Kindlers Literatur Lexikon vermerkt die "extrem geschachtelte Syntax, die Vorliebe für Partizipialkonstruktionen, Genetivmetaphern und eine ins Bombastische gesteigerte alttestamentarische Bildlichkeit." Eben daran bin ich bei meinem Leseversuch gescheitert und fühlte mich bestätigt, als ich bei dem allzeit frechen Georg Christoph Lichtenberg über den "Messias" las: "Mit größerer Majestät ist wohl noch nie ein Verstand stillgestanden."
"Da band ich Sie mit Rosenbändern"
Das aber war eine gottlose Minderheitsmeinung, denn als 1748 die ersten drei Gesänge erschienen, waren die gebildeten Leser außer sich vor Begeisterung.

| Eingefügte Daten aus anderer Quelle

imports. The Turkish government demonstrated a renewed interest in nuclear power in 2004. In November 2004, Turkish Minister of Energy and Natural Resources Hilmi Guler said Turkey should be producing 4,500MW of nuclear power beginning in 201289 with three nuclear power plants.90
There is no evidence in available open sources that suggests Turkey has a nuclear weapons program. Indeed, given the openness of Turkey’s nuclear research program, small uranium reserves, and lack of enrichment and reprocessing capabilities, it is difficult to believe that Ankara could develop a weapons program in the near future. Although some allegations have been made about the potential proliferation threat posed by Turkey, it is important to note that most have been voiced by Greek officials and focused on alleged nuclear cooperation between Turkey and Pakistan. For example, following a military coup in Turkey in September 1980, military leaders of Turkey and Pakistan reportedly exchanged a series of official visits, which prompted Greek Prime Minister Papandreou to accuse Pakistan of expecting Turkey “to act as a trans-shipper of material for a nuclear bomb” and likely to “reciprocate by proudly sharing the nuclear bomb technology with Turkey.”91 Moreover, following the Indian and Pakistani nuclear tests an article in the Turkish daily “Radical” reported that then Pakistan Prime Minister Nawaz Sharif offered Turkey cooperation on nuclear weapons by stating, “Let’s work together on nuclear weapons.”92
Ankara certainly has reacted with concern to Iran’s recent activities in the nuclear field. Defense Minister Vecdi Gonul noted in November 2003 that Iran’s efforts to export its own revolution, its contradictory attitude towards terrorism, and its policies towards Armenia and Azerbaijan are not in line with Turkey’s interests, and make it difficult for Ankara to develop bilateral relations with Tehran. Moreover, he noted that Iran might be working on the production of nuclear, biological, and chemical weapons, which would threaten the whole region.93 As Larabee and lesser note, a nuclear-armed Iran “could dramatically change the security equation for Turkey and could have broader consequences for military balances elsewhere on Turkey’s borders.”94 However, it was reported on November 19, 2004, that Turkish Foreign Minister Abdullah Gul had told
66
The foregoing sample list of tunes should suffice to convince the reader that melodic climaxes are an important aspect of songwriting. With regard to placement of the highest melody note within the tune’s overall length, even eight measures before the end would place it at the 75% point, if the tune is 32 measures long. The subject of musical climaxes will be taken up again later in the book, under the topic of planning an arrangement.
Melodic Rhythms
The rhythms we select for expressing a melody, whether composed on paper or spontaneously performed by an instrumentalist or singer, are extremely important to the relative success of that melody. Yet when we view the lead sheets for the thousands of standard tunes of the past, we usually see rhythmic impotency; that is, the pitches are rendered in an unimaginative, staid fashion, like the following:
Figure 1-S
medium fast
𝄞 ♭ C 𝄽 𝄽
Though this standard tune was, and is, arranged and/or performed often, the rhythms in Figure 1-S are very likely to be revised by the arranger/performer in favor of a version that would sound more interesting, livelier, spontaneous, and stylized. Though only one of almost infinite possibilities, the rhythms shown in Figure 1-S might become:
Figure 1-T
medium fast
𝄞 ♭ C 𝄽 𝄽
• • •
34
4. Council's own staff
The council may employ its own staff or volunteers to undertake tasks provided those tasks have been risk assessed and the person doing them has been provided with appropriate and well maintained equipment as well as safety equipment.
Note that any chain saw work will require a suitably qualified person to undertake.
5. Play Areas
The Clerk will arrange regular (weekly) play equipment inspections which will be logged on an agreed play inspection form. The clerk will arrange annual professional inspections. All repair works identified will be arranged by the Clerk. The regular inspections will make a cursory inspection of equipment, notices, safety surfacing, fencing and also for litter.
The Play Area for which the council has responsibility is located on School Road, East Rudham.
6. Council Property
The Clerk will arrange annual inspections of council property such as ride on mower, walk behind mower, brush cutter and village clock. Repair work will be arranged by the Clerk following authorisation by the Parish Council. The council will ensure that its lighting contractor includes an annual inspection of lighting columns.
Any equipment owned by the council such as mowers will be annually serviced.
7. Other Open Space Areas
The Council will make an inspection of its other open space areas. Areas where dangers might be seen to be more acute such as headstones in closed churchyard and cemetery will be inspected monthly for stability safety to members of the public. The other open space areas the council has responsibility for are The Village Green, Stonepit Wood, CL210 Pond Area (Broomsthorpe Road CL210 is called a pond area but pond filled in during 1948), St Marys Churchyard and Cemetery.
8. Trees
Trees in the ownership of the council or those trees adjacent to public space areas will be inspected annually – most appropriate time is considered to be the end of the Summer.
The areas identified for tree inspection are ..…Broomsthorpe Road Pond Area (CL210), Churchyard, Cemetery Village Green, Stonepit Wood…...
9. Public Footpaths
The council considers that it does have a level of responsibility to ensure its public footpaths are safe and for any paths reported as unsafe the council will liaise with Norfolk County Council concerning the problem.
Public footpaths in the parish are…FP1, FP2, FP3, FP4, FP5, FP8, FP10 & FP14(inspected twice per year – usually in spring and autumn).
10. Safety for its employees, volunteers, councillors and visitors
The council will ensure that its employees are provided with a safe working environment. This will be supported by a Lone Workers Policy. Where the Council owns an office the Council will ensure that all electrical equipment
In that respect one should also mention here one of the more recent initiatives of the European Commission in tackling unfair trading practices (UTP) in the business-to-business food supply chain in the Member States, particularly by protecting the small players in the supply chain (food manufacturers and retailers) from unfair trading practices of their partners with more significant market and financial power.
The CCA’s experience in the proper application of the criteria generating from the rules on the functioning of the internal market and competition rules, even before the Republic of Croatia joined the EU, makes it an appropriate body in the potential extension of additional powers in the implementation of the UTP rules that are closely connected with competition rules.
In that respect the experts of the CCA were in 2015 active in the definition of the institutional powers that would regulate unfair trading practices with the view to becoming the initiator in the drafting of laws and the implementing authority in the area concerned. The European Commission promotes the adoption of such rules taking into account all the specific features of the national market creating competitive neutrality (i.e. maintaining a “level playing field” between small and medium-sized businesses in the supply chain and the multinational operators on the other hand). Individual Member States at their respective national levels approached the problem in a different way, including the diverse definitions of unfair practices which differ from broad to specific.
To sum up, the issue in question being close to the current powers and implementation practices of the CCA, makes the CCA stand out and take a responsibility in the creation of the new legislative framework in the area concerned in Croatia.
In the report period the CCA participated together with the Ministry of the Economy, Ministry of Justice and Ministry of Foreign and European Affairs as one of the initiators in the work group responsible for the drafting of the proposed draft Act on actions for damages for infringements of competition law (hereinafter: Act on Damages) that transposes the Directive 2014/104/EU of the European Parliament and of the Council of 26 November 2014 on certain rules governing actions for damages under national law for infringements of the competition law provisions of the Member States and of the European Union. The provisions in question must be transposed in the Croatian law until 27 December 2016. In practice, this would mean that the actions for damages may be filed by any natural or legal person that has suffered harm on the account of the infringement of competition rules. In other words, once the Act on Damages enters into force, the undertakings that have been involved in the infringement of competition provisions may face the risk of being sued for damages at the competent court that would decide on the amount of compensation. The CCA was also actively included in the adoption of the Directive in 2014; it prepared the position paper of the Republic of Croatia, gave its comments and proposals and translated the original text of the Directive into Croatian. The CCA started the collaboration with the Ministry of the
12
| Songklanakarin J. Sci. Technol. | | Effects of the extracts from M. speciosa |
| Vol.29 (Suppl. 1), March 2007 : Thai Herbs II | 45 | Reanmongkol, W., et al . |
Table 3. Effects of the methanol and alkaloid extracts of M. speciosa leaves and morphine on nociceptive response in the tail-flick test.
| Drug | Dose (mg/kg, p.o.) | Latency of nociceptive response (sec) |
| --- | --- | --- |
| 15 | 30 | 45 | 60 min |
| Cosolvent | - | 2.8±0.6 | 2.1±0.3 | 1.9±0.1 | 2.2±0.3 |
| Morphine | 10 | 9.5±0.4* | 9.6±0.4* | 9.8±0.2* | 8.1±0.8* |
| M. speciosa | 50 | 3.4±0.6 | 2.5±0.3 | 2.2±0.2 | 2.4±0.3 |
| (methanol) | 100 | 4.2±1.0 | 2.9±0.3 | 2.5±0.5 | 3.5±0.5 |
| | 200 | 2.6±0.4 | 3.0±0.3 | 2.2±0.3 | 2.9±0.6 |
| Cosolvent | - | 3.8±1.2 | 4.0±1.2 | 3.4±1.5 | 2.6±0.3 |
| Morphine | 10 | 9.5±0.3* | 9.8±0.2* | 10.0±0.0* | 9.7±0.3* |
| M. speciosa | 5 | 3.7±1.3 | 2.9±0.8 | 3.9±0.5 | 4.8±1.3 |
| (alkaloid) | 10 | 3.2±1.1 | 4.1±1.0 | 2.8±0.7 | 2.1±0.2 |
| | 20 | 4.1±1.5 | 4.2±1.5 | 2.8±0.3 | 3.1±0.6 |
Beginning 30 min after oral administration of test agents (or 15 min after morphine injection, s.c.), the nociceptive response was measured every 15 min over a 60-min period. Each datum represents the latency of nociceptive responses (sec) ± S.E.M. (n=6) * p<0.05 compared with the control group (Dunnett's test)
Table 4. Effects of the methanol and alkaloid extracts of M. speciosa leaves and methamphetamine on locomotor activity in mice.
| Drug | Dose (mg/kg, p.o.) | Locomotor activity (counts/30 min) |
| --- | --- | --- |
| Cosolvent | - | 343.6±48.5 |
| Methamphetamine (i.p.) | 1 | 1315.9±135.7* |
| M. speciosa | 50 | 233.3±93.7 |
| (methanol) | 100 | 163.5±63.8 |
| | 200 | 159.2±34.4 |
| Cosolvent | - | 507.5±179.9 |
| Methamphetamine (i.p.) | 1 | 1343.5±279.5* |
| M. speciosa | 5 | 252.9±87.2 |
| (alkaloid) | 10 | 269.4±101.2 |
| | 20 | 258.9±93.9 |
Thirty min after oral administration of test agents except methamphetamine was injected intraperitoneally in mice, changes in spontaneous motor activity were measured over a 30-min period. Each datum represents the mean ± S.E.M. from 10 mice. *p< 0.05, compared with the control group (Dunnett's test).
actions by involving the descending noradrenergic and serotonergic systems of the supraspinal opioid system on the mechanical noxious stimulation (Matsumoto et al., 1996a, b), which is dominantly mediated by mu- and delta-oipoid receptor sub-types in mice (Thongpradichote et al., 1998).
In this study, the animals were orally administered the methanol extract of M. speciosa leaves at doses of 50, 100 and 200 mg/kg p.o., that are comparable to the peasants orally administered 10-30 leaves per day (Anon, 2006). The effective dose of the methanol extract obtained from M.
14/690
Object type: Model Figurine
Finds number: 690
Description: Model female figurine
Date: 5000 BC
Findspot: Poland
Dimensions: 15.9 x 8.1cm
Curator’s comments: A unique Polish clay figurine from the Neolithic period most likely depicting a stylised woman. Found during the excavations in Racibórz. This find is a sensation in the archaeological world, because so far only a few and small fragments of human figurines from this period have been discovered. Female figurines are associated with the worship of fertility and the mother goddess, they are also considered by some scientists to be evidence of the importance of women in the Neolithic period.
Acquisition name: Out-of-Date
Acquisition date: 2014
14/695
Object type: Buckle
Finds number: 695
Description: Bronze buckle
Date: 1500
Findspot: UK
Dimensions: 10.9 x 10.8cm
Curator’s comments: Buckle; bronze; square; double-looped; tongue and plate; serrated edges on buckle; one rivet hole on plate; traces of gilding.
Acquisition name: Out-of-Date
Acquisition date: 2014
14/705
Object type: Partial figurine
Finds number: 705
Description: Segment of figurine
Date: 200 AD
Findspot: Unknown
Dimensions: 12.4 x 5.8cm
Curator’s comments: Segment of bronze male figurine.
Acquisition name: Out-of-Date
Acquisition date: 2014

Zu ihnen zählte auch die Hamburgerin Margarete (Meta) Moller. Als Klopstock 1751 nach Hamburg kam, lernten die beiden einander kennen und lieben. 1754 heirateten sie (da war er 30 Jahre alt, sie 26) und lebten in Kopenhagen, wo Klopstock ein Stipendium des dänischen Königs erhielt. Es muss eine wahre Liebesehe gewesen sein. Umso heftiger wurde Klopstock vom Tod seiner Frau getroffen. Sie starb 1758 bei der Entbindung des tot geborenen Sohnes.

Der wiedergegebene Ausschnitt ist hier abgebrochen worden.